Apache Airflow for Data Science: How to Setup Airflow

In this article, we’ll discuss the basic concepts of Apache Airflow and how to install and configure Airflow locally.

Introduction

Have you ever found yourself juggling a complex web of tasks and dependencies, struggling to keep track of everything to ensure everything runs smoothly?

Apache Airflow, an open-source platform, will relieve stress when developing, scheduling, and monitoring workflows. Due to its simplicity and extensibility, it has gained popularity, especially in pipeline orchestration in the Python ecosystem. Whether you’re a data scientist, engineer, or analyst, Airflow can revolutionize your work.

In this article, we’ll discuss the basic concepts of Apache Airflow and how to install and configure Airflow locally.

Why choose Airflow?

Imagine this scenario where you are trying to build a machine-learning pipeline that has many steps, such as:

  1. Streaming real-time data from an e-commerce business to Kafka topics

  2. Reading the data from Kafka topics and processing it using Spark

  3. Training a deep learning model using the data

  4. Containerizing the model and deploying it in Heroku

How can you schedule and automate this workflow?

The workflow is a complex one and needs a solution that is scalable and can handle the complexity. Cron jobs are a simple solution, but with them come many limitations, most notably that they limit you when scaling effectively.

On the other hand, Airflow can schedule and scale complex pipelines quickly. It also enables you to automatically re-run them after failure, manage their dependencies and monitor them using logs and dashboards.

With operators in Airflow, you can connect with many technologies and easily extend them to connect with new technology.

WHAT TO PRODUCE » Quote the Airflow article word for word, starting at the words "3. Training a" and stopping after the words "when scaling effectively.". The listing that comes next is drawn from a separate source and is unrelated to the Airflow article.

DATASET EXTRACT »
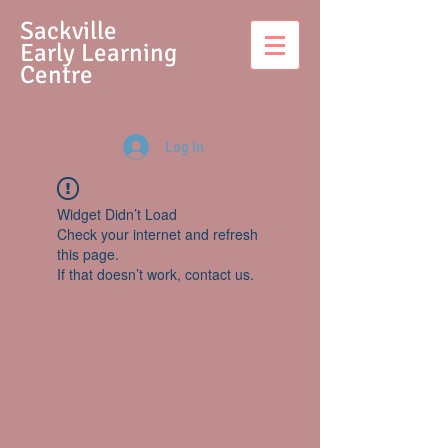
S
ackville
Early Learning
Centre
Log In
Widget Didn’t Load
Check your internet and refresh
this page.
If that doesn’t work, contact us.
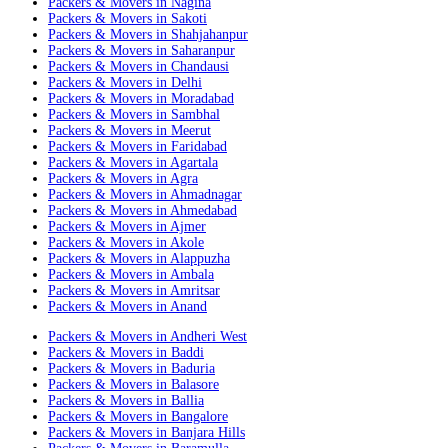
Packers & Movers in Nagina
Packers & Movers in Sakoti
Packers & Movers in Shahjahanpur
Packers & Movers in Saharanpur
Packers & Movers in Chandausi
Packers & Movers in Delhi
Packers & Movers in Moradabad
Packers & Movers in Sambhal
Packers & Movers in Meerut
Packers & Movers in Faridabad
Packers & Movers in Agartala
Packers & Movers in Agra
Packers & Movers in Ahmadnagar
Packers & Movers in Ahmedabad
Packers & Movers in Ajmer
Packers & Movers in Akole
Packers & Movers in Alappuzha
Packers & Movers in Ambala
Packers & Movers in Amritsar
Packers & Movers in Anand
Packers & Movers in Andheri West
Packers & Movers in Baddi
Packers & Movers in Baduria
Packers & Movers in Balasore
Packers & Movers in Ballia
Packers & Movers in Bangalore
Packers & Movers in Banjara Hills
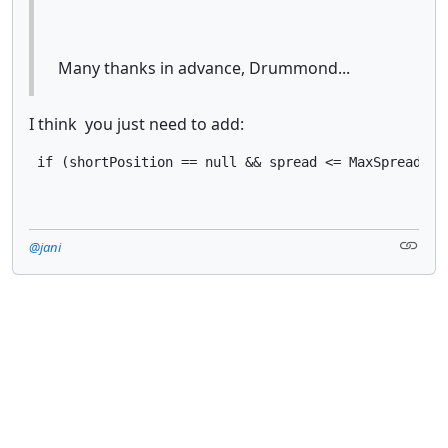
Many thanks in advance, Drummond...
I think you just need to add:
 if (shortPosition == null && spread <= MaxSpread*Sy
@jani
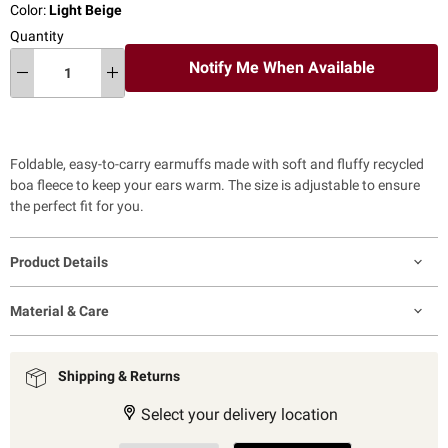
Color:
Light Beige
Quantity
Notify Me When Available
Foldable, easy-to-carry earmuffs made with soft and fluffy recycled
boa fleece to keep your ears warm. The size is adjustable to ensure
the perfect fit for you.
Product Details
Material & Care
Shipping & Returns
Select your delivery location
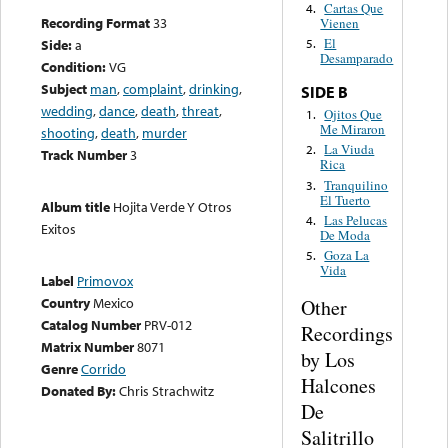
Cartas Que
4.
Recording Format
33
Vienen
El
Side:
a
5.
Desamparado
Condition:
VG
Subject
man
,
complaint
,
drinking
,
SIDE B
wedding
,
dance
,
death
,
threat
,
Ojitos Que
1.
Me Miraron
shooting
,
death
,
murder
La Viuda
2.
Track Number
3
Rica
Tranquilino
3.
El Tuerto
Album title
Hojita Verde Y Otros
Las Pelucas
4.
Exitos
De Moda
Goza La
5.
Vida
Label
Primovox
Country
Mexico
Other
Catalog Number
PRV-012
Recordings
Matrix Number
8071
by Los
Genre
Corrido
Halcones
Donated By:
Chris Strachwitz
De
Salitrillo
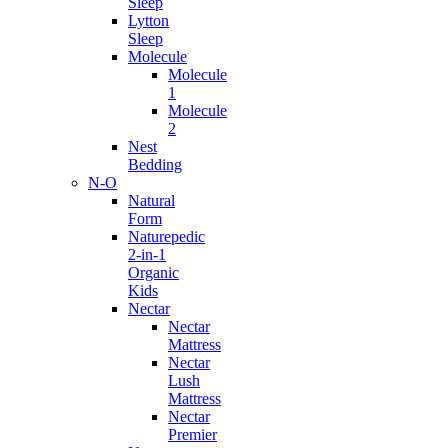
Sleep
Lytton
Sleep
Molecule
Molecule
1
Molecule
2
Nest
Bedding
N-O
Natural
Form
Naturepedic
2-in-1
Organic
Kids
Nectar
Nectar
Mattress
Nectar
Lush
Mattress
Nectar
Premier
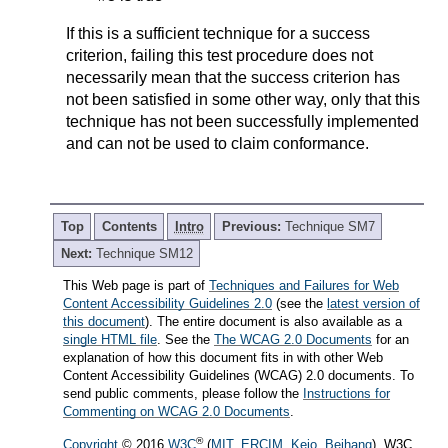
If this is a sufficient technique for a success
criterion, failing this test procedure does not
necessarily mean that the success criterion has
not been satisfied in some other way, only that this
technique has not been successfully implemented
and can not be used to claim conformance.
Top
Contents
Intro
Previous:
Technique SM7
Next:
Technique SM12
This Web page is part of
Techniques and Failures for Web
Content Accessibility Guidelines 2.0
(see the
latest version of
this document
). The entire document is also available as a
single HTML file
. See the
The WCAG 2.0 Documents
for an
explanation of how this document fits in with other Web
Content Accessibility Guidelines (WCAG) 2.0 documents. To
send public comments, please follow the
Instructions for
Commenting on WCAG 2.0 Documents
.
®
Copyright
© 2016
W3C
(
MIT
,
ERCIM
,
Keio
,
Beihang
). W3C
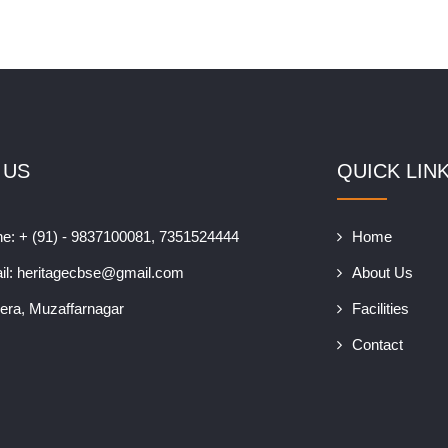
 US
QUICK LIN
e: + (91) - 9837100081, 7351524444
Home
il:
heritagecbse@gmail.com
About Us
era, Muzaffarnagar
Facilities
Contact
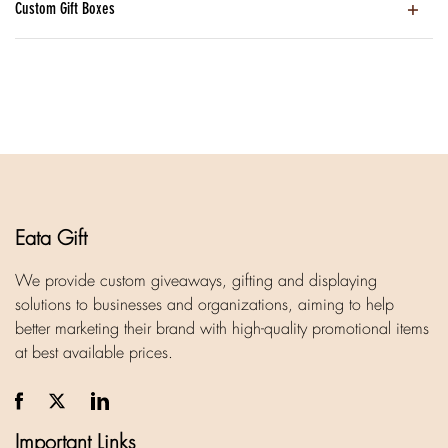
Custom Gift Boxes
Eata Gift
We provide custom giveaways, gifting and displaying
solutions to businesses and organizations, aiming to help
better marketing their brand with high-quality promotional items
at best available prices.
Important Links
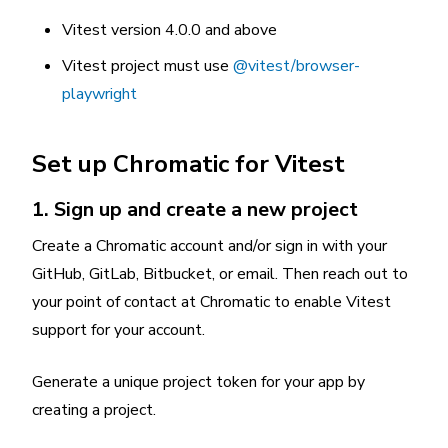
Vitest version 4.0.0 and above
Vitest project must use
@vitest/browser-
playwright
Set up Chromatic for Vitest
1. Sign up and create a new project
Create a Chromatic account and/or sign in with your
GitHub, GitLab, Bitbucket, or email. Then reach out to
your point of contact at Chromatic to enable Vitest
support for your account.
Generate a unique project token for your app by
creating a project.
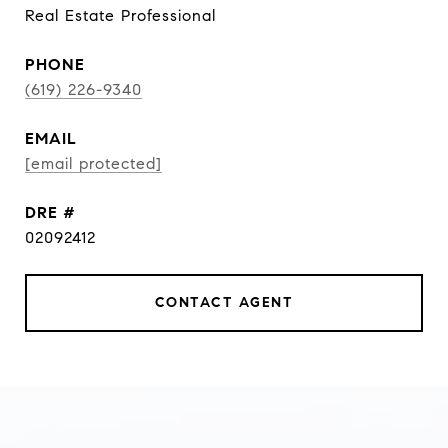
Real Estate Professional
PHONE
(619) 226-9340
EMAIL
[email protected]
DRE #
02092412
CONTACT AGENT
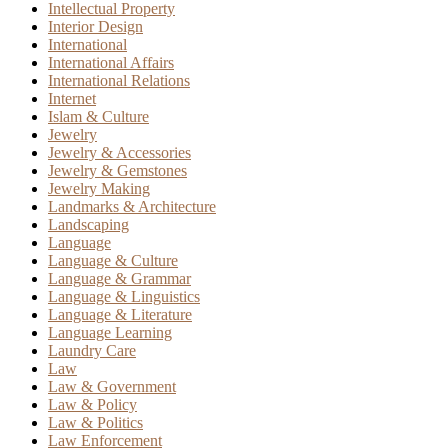
Intellectual Property
Interior Design
International
International Affairs
International Relations
Internet
Islam & Culture
Jewelry
Jewelry & Accessories
Jewelry & Gemstones
Jewelry Making
Landmarks & Architecture
Landscaping
Language
Language & Culture
Language & Grammar
Language & Linguistics
Language & Literature
Language Learning
Laundry Care
Law
Law & Government
Law & Policy
Law & Politics
Law Enforcement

EXERCISE OUTPUT »
3. Training a deep learning model using the data

  4. Containerizing the model and deploying it in Heroku

How can you schedule and automate this workflow?

The workflow is a complex one and needs a solution that is scalable and can handle the complexity. Cron jobs are a simple solution, but with them come many limitations, most notably that they limit you when scaling effectively.